### Task to complete
Set the data down once more, exactly as it is written.

Stored items:
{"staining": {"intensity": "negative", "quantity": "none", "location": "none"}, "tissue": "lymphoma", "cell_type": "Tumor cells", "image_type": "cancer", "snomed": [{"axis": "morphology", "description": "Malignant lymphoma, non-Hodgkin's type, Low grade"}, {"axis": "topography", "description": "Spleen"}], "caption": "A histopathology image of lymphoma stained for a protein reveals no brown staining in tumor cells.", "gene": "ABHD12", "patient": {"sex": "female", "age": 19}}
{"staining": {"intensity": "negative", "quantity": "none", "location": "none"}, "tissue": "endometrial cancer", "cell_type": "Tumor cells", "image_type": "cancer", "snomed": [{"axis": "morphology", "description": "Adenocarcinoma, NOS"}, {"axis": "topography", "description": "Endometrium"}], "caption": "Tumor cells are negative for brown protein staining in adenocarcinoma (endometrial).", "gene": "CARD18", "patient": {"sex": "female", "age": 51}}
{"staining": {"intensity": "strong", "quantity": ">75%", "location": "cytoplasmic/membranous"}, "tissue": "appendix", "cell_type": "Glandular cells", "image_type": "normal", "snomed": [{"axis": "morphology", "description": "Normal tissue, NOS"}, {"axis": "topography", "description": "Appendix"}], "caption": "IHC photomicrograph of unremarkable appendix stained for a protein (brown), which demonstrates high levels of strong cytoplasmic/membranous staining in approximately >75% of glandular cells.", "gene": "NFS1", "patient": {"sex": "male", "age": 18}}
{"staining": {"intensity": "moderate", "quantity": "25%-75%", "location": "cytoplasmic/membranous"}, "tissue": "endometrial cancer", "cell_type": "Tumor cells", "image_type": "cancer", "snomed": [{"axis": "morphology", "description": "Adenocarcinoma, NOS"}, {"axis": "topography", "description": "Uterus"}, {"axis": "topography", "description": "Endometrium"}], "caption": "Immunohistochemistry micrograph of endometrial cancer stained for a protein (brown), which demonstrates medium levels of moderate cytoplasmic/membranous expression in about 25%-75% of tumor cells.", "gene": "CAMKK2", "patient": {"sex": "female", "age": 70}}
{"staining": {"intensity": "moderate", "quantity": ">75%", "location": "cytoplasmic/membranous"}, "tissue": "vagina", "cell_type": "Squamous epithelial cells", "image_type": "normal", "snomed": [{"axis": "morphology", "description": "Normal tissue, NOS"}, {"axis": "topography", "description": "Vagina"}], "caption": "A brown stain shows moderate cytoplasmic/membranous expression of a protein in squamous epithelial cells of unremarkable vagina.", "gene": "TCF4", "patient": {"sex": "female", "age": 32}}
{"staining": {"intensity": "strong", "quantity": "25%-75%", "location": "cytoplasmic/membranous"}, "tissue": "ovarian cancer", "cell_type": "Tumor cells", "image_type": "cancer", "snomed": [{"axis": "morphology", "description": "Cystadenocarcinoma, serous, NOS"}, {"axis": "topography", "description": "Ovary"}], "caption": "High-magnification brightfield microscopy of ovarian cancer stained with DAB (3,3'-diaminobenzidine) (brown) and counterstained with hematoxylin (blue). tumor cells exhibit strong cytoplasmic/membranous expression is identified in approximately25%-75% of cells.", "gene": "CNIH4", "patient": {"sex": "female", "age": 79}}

### Expected answer
{"staining": {"intensity": "negative", "quantity": "none", "location": "none"}, "tissue": "lymphoma", "cell_type": "Tumor cells", "image_type": "cancer", "snomed": [{"axis": "morphology", "description": "Malignant lymphoma, non-Hodgkin's type, Low grade"}, {"axis": "topography", "description": "Spleen"}], "caption": "A histopathology image of lymphoma stained for a protein reveals no brown staining in tumor cells.", "gene": "ABHD12", "patient": {"sex": "female", "age": 19}}
{"staining": {"intensity": "negative", "quantity": "none", "location": "none"}, "tissue": "endometrial cancer", "cell_type": "Tumor cells", "image_type": "cancer", "snomed": [{"axis": "morphology", "description": "Adenocarcinoma, NOS"}, {"axis": "topography", "description": "Endometrium"}], "caption": "Tumor cells are negative for brown protein staining in adenocarcinoma (endometrial).", "gene": "CARD18", "patient": {"sex": "female", "age": 51}}
{"staining": {"intensity": "strong", "quantity": ">75%", "location": "cytoplasmic/membranous"}, "tissue": "appendix", "cell_type": "Glandular cells", "image_type": "normal", "snomed": [{"axis": "morphology", "description": "Normal tissue, NOS"}, {"axis": "topography", "description": "Appendix"}], "caption": "IHC photomicrograph of unremarkable appendix stained for a protein (brown), which demonstrates high levels of strong cytoplasmic/membranous staining in approximately >75% of glandular cells.", "gene": "NFS1", "patient": {"sex": "male", "age": 18}}
{"staining": {"intensity": "moderate", "quantity": "25%-75%", "location": "cytoplasmic/membranous"}, "tissue": "endometrial cancer", "cell_type": "Tumor cells", "image_type": "cancer", "snomed": [{"axis": "morphology", "description": "Adenocarcinoma, NOS"}, {"axis": "topography", "description": "Uterus"}, {"axis": "topography", "description": "Endometrium"}], "caption": "Immunohistochemistry micrograph of endometrial cancer stained for a protein (brown), which demonstrates medium levels of moderate cytoplasmic/membranous expression in about 25%-75% of tumor cells.", "gene": "CAMKK2", "patient": {"sex": "female", "age": 70}}
{"staining": {"intensity": "moderate", "quantity": ">75%", "location": "cytoplasmic/membranous"}, "tissue": "vagina", "cell_type": "Squamous epithelial cells", "image_type": "normal", "snomed": [{"axis": "morphology", "description": "Normal tissue, NOS"}, {"axis": "topography", "description": "Vagina"}], "caption": "A brown stain shows moderate cytoplasmic/membranous expression of a protein in squamous epithelial cells of unremarkable vagina.", "gene": "TCF4", "patient": {"sex": "female", "age": 32}}
{"staining": {"intensity": "strong", "quantity": "25%-75%", "location": "cytoplasmic/membranous"}, "tissue": "ovarian cancer", "cell_type": "Tumor cells", "image_type": "cancer", "snomed": [{"axis": "morphology", "description": "Cystadenocarcinoma, serous, NOS"}, {"axis": "topography", "description": "Ovary"}], "caption": "High-magnification brightfield microscopy of ovarian cancer stained with DAB (3,3'-diaminobenzidine) (brown) and counterstained with hematoxylin (blue). tumor cells exhibit strong cytoplasmic/membranous expression is identified in approximately25%-75% of cells.", "gene": "CNIH4", "patient": {"sex": "female", "age": 79}}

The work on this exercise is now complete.